Your instructions
Copy every line of the rows below with no changes.

[Stored records]
↓
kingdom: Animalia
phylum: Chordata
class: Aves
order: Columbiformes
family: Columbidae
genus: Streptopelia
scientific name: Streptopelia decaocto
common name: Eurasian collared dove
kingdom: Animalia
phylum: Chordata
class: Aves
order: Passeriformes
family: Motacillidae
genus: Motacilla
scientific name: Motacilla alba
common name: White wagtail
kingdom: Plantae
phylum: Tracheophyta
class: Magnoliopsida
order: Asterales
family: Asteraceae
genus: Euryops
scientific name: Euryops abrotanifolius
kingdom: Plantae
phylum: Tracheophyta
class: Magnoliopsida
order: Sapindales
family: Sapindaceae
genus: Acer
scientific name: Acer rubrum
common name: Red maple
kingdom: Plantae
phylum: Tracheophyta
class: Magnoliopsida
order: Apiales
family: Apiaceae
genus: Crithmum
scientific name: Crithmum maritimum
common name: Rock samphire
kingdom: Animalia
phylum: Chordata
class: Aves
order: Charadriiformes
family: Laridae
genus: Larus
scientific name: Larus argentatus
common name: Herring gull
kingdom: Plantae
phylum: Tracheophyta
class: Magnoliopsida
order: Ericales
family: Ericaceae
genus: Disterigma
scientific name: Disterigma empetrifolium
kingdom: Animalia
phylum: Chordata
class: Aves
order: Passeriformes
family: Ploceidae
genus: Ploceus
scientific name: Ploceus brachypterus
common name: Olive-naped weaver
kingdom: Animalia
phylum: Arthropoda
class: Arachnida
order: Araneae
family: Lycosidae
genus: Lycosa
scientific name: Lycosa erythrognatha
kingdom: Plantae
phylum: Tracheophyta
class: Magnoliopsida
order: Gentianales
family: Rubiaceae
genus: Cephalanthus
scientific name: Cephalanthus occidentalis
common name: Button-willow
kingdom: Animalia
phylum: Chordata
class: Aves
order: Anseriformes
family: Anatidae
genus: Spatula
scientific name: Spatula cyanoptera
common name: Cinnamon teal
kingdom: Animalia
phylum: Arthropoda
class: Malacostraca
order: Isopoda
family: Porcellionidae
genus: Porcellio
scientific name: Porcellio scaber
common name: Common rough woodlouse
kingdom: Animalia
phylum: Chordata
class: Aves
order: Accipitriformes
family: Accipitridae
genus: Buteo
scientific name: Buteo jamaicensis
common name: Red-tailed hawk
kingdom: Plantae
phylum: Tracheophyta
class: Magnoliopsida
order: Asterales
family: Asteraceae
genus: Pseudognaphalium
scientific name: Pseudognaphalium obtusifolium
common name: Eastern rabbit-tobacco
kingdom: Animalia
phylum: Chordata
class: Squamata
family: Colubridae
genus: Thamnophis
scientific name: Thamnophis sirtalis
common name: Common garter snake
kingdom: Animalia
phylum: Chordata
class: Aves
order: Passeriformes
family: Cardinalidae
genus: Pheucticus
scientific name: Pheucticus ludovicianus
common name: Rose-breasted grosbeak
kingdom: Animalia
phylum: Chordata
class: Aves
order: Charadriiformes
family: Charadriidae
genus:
↑
Answer
kingdom: Animalia
phylum: Chordata
class: Aves
order: Columbiformes
family: Columbidae
genus: Streptopelia
scientific name: Streptopelia decaocto
common name: Eurasian collared dove
kingdom: Animalia
phylum: Chordata
class: Aves
order: Passeriformes
family: Motacillidae
genus: Motacilla
scientific name: Motacilla alba
common name: White wagtail
kingdom: Plantae
phylum: Tracheophyta
class: Magnoliopsida
order: Asterales
family: Asteraceae
genus: Euryops
scientific name: Euryops abrotanifolius
kingdom: Plantae
phylum: Tracheophyta
class: Magnoliopsida
order: Sapindales
family: Sapindaceae
genus: Acer
scientific name: Acer rubrum
common name: Red maple
kingdom: Plantae
phylum: Tracheophyta
class: Magnoliopsida
order: Apiales
family: Apiaceae
genus: Crithmum
scientific name: Crithmum maritimum
common name: Rock samphire
kingdom: Animalia
phylum: Chordata
class: Aves
order: Charadriiformes
family: Laridae
genus: Larus
scientific name: Larus argentatus
common name: Herring gull
kingdom: Plantae
phylum: Tracheophyta
class: Magnoliopsida
order: Ericales
family: Ericaceae
genus: Disterigma
scientific name: Disterigma empetrifolium
kingdom: Animalia
phylum: Chordata
class: Aves
order: Passeriformes
family: Ploceidae
genus: Ploceus
scientific name: Ploceus brachypterus
common name: Olive-naped weaver
kingdom: Animalia
phylum: Arthropoda
class: Arachnida
order: Araneae
family: Lycosidae
genus: Lycosa
scientific name: Lycosa erythrognatha
kingdom: Plantae
phylum: Tracheophyta
class: Magnoliopsida
order: Gentianales
family: Rubiaceae
genus: Cephalanthus
scientific name: Cephalanthus occidentalis
common name: Button-willow
kingdom: Animalia
phylum: Chordata
class: Aves
order: Anseriformes
family: Anatidae
genus: Spatula
scientific name: Spatula cyanoptera
common name: Cinnamon teal
kingdom: Animalia
phylum: Arthropoda
class: Malacostraca
order: Isopoda
family: Porcellionidae
genus: Porcellio
scientific name: Porcellio scaber
common name: Common rough woodlouse
kingdom: Animalia
phylum: Chordata
class: Aves
order: Accipitriformes
family: Accipitridae
genus: Buteo
scientific name: Buteo jamaicensis
common name: Red-tailed hawk
kingdom: Plantae
phylum: Tracheophyta
class: Magnoliopsida
order: Asterales
family: Asteraceae
genus: Pseudognaphalium
scientific name: Pseudognaphalium obtusifolium
common name: Eastern rabbit-tobacco
kingdom: Animalia
phylum: Chordata
class: Squamata
family: Colubridae
genus: Thamnophis
scientific name: Thamnophis sirtalis
common name: Common garter snake
kingdom: Animalia
phylum: Chordata
class: Aves
order: Passeriformes
family: Cardinalidae
genus: Pheucticus
scientific name: Pheucticus ludovicianus
common name: Rose-breasted grosbeak
kingdom: Animalia
phylum: Chordata
class: Aves
order: Charadriiformes
family: Charadriidae
genus:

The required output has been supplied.